Shining light on magnetism: controlled magnetic switching with femto-second laser pulses
Eric Fullerton
UC San Diego, Center of Magnetic Recording Research
Abstract:
The possibilities of manipulating magnetization without applied magnetic fields have attracted growing attention over the last fifteen years. The low-power manipulation of magnetization, preferably at ultra-short time scales, has become a fundamental challenge with implications for future magnetic information, memory and storage technologies. I will discuss recent experiments on the optical manipulation of the magnetization of engineered materials and devices using 100 fs optical pulses. We demonstrate that all optical switching can be observed in a broad range of materials and not limited to selected rare-earth transition-metal alloy films as had been previously observed. We observe all optical switching in a variety of engineered materials, including ferrimagnetic alloys, multilayers, heterostructures and rare-earth-free Co-Ir-based synthetic ferrimagnets [1] and most recently observe optical control of ferromagnetic films. The latter discovery can enable breakthroughs for numerous applications since it exploits materials that are currently used in magnetic data storage, memories and logic technologies. In addition, this materials study of all-optical switching offers valuable insight into the underlying mechanisms involved in optical control of magnetism.

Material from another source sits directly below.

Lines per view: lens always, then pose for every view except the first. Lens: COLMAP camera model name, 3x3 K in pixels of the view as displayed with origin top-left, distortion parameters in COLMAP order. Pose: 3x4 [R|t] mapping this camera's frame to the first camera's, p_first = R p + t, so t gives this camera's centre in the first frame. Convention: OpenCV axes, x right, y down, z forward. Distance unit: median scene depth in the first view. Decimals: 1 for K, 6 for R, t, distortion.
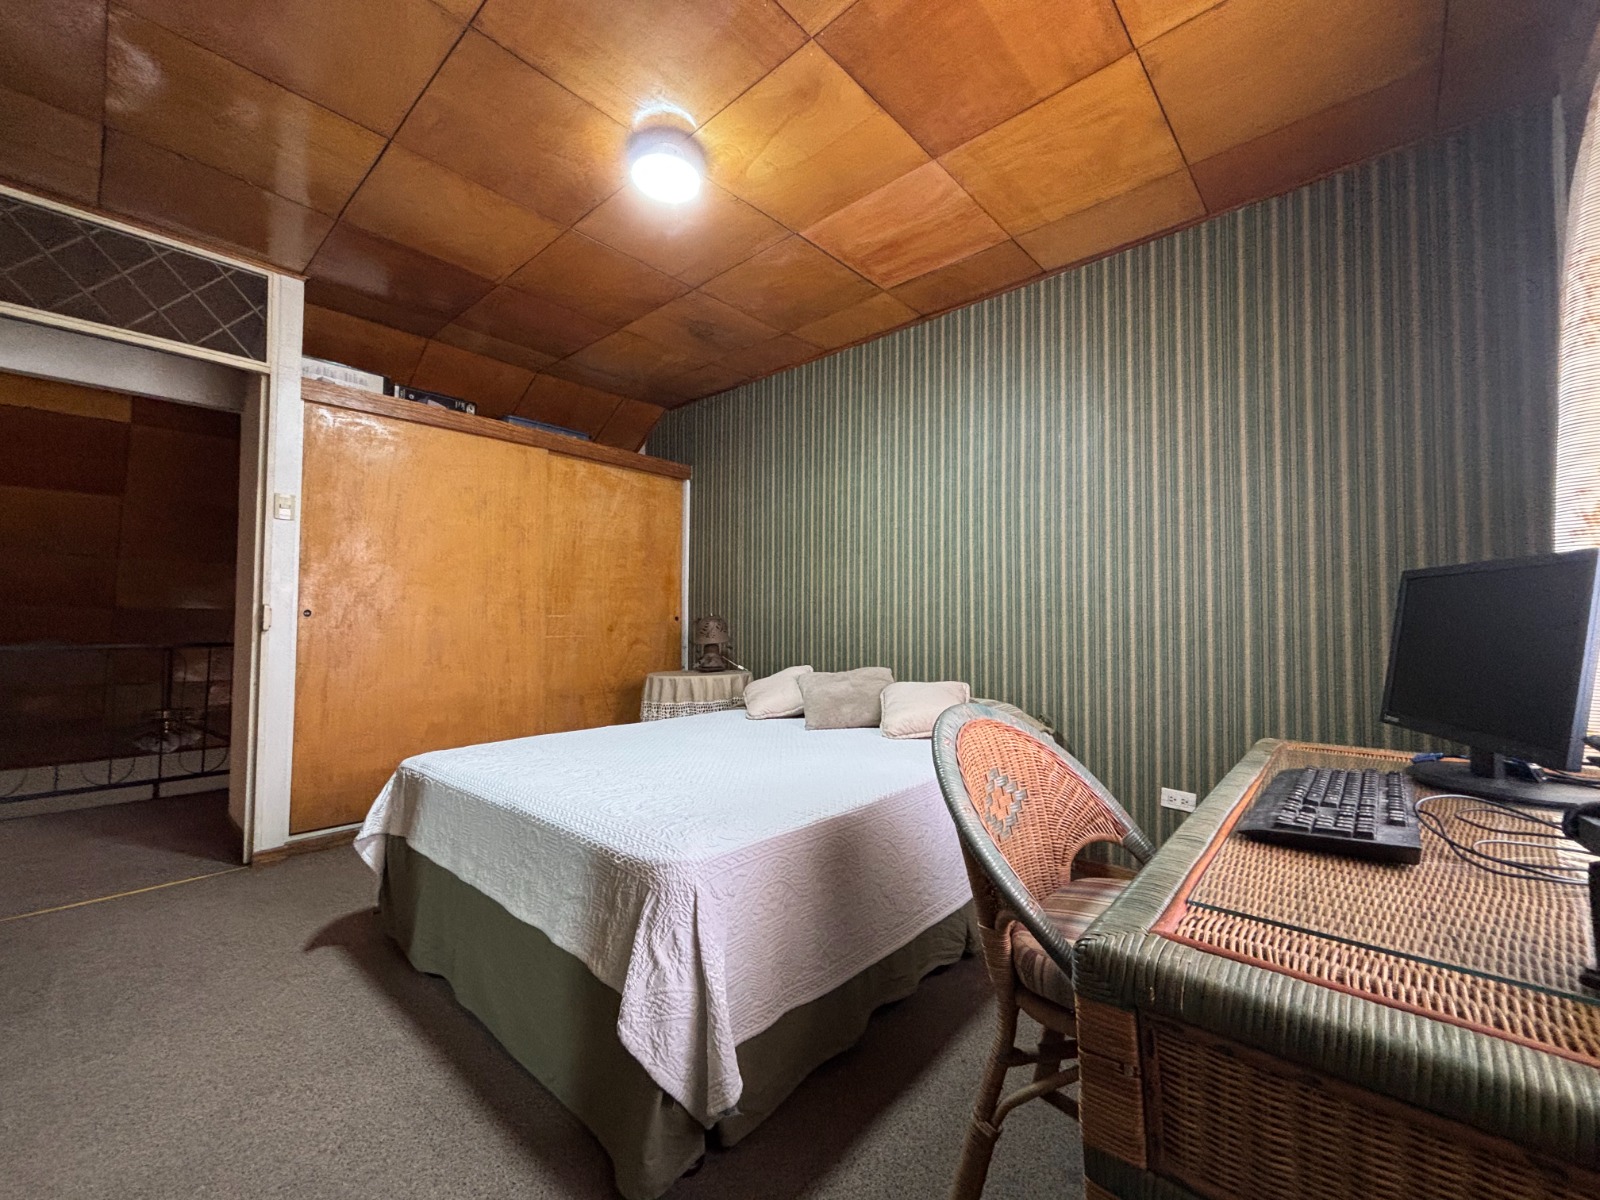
lens RADIAL K [[650.1, 0, 800.0], [0, 650.1, 610.8], [0, 0, 1]] dist [0.011114, -0.001421]
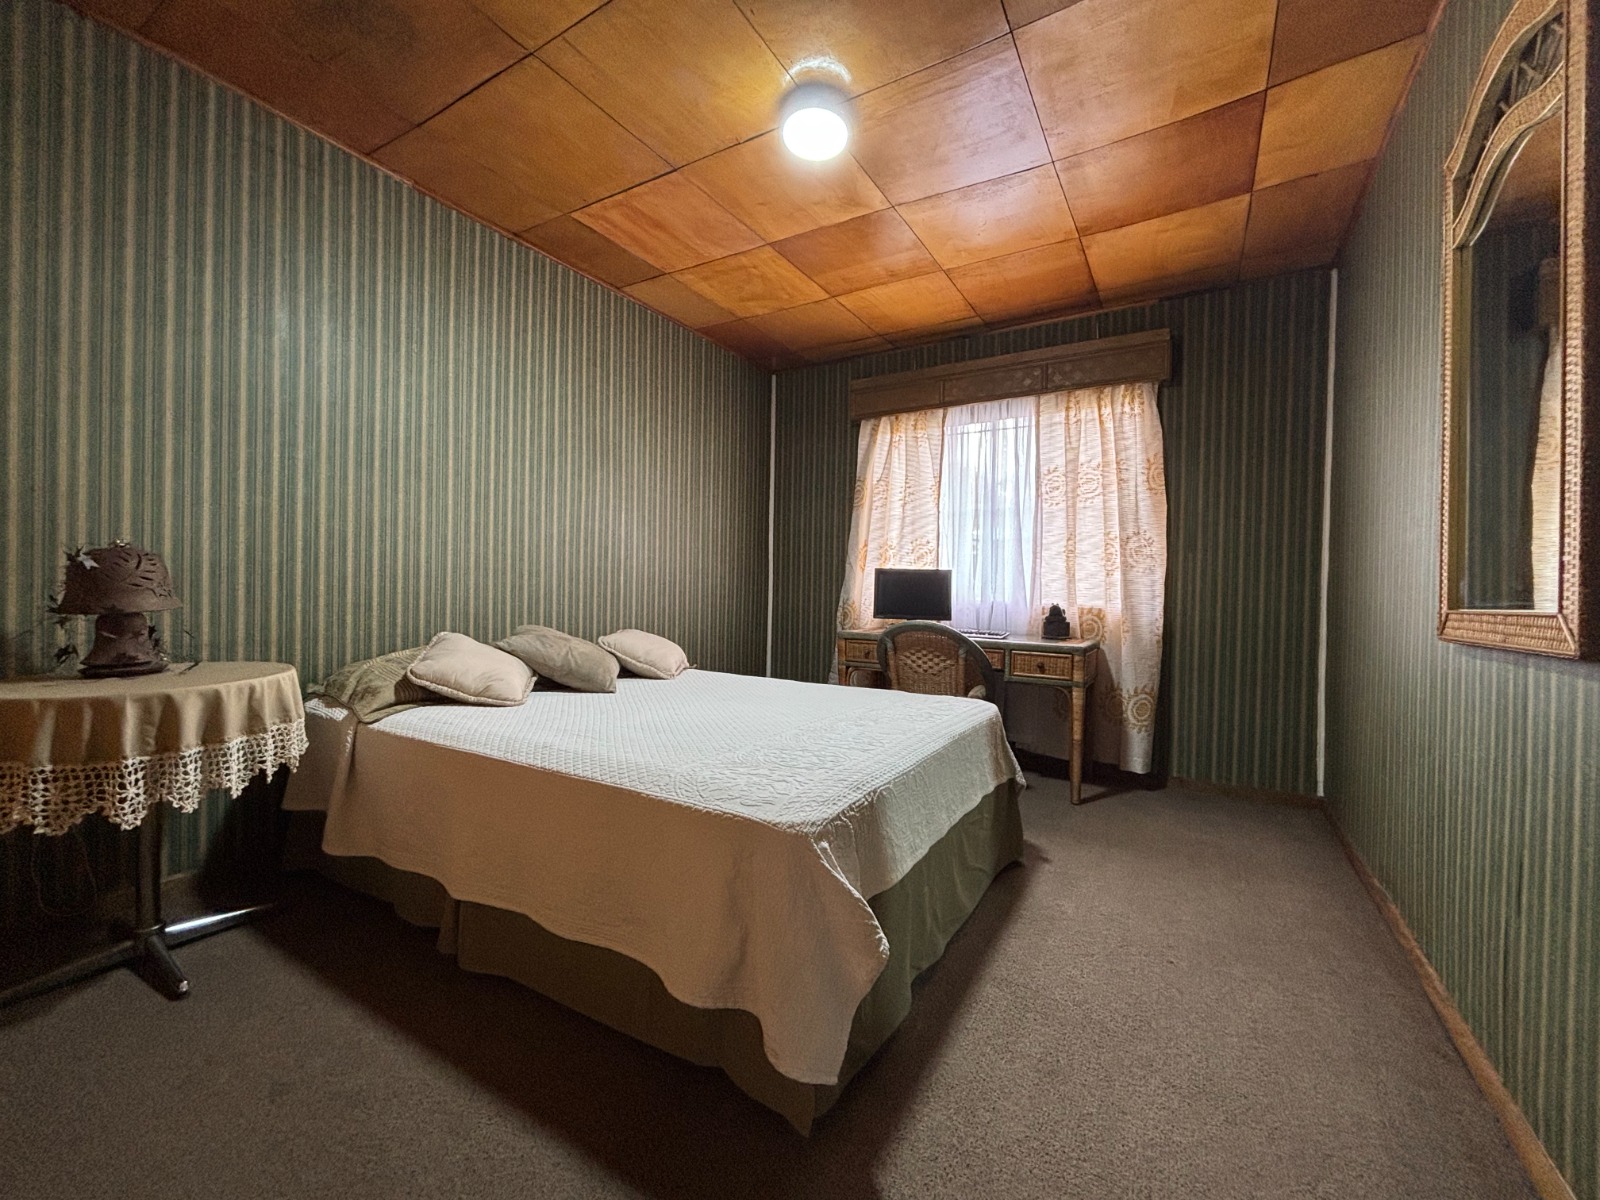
lens RADIAL K [[650.1, 0, 799.9], [0, 650.1, 589.4], [0, 0, 1]] dist [0.011114, -0.001421]
pose [[-0.183281, -0.008337, 0.983025, -0.748267], [-0.037069, 0.999311, 0.001564, 0.021115], [-0.982361, -0.036153, -0.183464, 0.738903]]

This work is supported, in part, by the Advanced Storage Technology Consortium and the ONR MURI program and is in collaboration with M. Gottwald, C.-H. Lambert, R. Tolley, V. Uhlir, and Y. Fainman at UCSD, S. Alebrand, D. Steil, M. Cinchetti and M. Aeschlimann at University of Kaiserslautern, and M. Hehn, D. Lacour and S. Mangin at Université de Lorraine.

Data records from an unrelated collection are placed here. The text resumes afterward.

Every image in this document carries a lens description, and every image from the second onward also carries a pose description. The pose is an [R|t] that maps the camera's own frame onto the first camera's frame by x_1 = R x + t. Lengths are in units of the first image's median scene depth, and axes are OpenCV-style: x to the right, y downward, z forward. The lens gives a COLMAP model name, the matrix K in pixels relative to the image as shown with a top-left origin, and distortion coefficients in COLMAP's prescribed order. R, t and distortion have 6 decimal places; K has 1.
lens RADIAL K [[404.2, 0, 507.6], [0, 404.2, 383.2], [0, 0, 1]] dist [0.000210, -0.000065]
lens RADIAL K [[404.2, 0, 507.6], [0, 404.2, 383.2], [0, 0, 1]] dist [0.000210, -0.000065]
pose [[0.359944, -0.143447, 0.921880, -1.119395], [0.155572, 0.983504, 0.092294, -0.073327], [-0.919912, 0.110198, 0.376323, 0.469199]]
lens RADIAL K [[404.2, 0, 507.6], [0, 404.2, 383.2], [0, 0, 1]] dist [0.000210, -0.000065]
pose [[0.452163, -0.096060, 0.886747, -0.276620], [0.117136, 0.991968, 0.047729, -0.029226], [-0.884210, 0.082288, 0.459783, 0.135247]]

[1]. Mangin et al., Nature Materials 13, 286–292, (2014).
Biosketch:
Eric Fullerton is a Professor in the Departments of Electrical and Computer Engineering and NanoEngineering and is an Endowed Chair and Director of the Center of Magnetic Recording Research. He received his B.Sc. in Physics from Harvey Mudd College in 1984 and his Ph.D. in Physics from UC San Diego in 1991. Previous to joining UC San Diego he held research positions at Argonne National Laboratory, the IBM Almaden Research Center and Hitachi Global Storage Technologies. His current research focuses the synthesis and characterization of magnetic nanostructures, both as a probe of materials in reduced dimensions and for the development of novel magnetic storage technologies. He has co-authored 260 journal articles, been issued 51 US patents and is a Fellow of the American Physical Society and the IEEE.